ICN 4-Layer Verification Pattern

This document defines the standard verification ladder for ICN subsystems. Any subsystem that writes persistent state should be verified at all four layers.

Current status:

Subsystem L1 L2 L3 L4
Governance
Ledger
Gossip
Trust

The Four Layers

Layer 1 — Direct Persistence

Prove: State written through the lowest-level struct path survives a drop-and-reopen boundary.

For sled-backed subsystems: write through the struct's storage adapter, drop the struct (releases the sled file lock), reopen via SledStore::open, read back.

For snapshot-backed subsystems: write through the struct, call export_state()save_snapshot(), drop the struct, call load_snapshot()restore_state(), read back.

What it proves: The serialization path is correct end-to-end. No data lives only in in-memory caches.

Assertion type: Exact field values on the read-back struct.


Layer 2 — Production Handle Path

Prove: State written through the production access pattern (actor handle, Arc<RwLock<T>>, etc.) produces the same persisted state as Layer 1.

This matters because the production path often goes through intermediate types (GossipHandle, GovernanceHandle, store-backed wrapper structs) that could diverge from the bare struct path.

What it proves: No divergence between "direct struct test path" and "production handle path."

Assertion type: Same three invariants as Layer 1, reached via the handle access pattern (write guard, read guard, etc.).


Layer 3 — Same-Runtime Lifecycle Boundary

Prove: State survives a same-runtime lifecycle boundary: the original handle is fully dropped (all Arc refs released, actor memory reclaimed), the snapshot or sled file on disk is the only bridge, and a brand-new handle created in the same Tokio runtime restores exact state.

For actors with background tasks (governance scheduler): call handle.shutdown().await before dropping. This must be deterministic — no sleep, no yield_now.

For handles without background tasks (gossip, ledger service): dropping the Arc is sufficient.

What it proves: The shutdown → restart cycle is clean. File locks are released. The disk artifact (sled db or JSON snapshot) is sufficient to reconstruct state.

SUPPLIED ENTRIES:

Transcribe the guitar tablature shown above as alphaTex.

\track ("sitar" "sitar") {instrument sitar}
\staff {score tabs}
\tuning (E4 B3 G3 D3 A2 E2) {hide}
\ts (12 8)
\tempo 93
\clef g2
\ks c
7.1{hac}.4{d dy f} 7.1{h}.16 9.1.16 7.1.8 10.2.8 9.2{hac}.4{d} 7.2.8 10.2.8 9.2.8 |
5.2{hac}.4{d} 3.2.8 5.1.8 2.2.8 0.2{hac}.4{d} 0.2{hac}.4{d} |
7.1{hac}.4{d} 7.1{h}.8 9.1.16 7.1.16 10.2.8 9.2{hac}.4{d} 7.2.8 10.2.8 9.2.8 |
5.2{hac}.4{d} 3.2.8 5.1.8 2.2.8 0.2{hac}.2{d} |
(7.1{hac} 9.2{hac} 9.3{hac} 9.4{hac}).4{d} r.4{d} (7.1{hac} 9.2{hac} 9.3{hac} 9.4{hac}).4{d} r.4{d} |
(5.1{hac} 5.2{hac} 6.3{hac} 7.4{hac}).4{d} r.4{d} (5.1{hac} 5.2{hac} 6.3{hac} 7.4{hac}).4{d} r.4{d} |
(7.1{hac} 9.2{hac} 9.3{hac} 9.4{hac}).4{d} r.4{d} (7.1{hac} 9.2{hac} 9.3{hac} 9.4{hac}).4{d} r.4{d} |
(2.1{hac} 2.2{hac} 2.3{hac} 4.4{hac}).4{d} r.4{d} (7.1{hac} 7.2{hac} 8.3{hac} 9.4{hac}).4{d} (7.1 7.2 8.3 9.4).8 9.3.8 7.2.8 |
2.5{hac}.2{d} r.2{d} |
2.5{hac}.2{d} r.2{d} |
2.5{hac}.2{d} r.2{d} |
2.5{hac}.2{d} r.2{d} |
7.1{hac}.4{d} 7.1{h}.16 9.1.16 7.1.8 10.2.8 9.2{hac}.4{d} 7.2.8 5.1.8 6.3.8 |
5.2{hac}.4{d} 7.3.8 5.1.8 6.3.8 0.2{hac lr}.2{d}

COMPLETE THE FOLLOWING:
(a) Using the verification-pattern document, answer:
(i) For actors with background tasks, what call must be made before dropping the handle in Layer 3?
(ii) What is the assertion type for Layer 1?
(iii) For sled-backed subsystems in Layer 1, through what is the store reopened?
(b) Output the stretch of the verification-pattern document from "Prove: State written through the lowest-level" through "the read-back struct.".
This material has no connection to the verification-pattern document.

COMPLETED EXERCISE:
(a)
(i) handle.shutdown().await
(ii) Exact field values on the read-back struct.
(iii) SledStore::open

(b)
Prove: State written through the lowest-level struct path survives a drop-and-reopen boundary.

For sled-backed subsystems: write through the struct's storage adapter, drop the struct (releases the sled file lock), reopen via SledStore::open, read back.

For snapshot-backed subsystems: write through the struct, call export_state()save_snapshot(), drop the struct, call load_snapshot()restore_state(), read back.

What it proves: The serialization path is correct end-to-end. No data lives only in in-memory caches.

Assertion type: Exact field values on the read-back struct.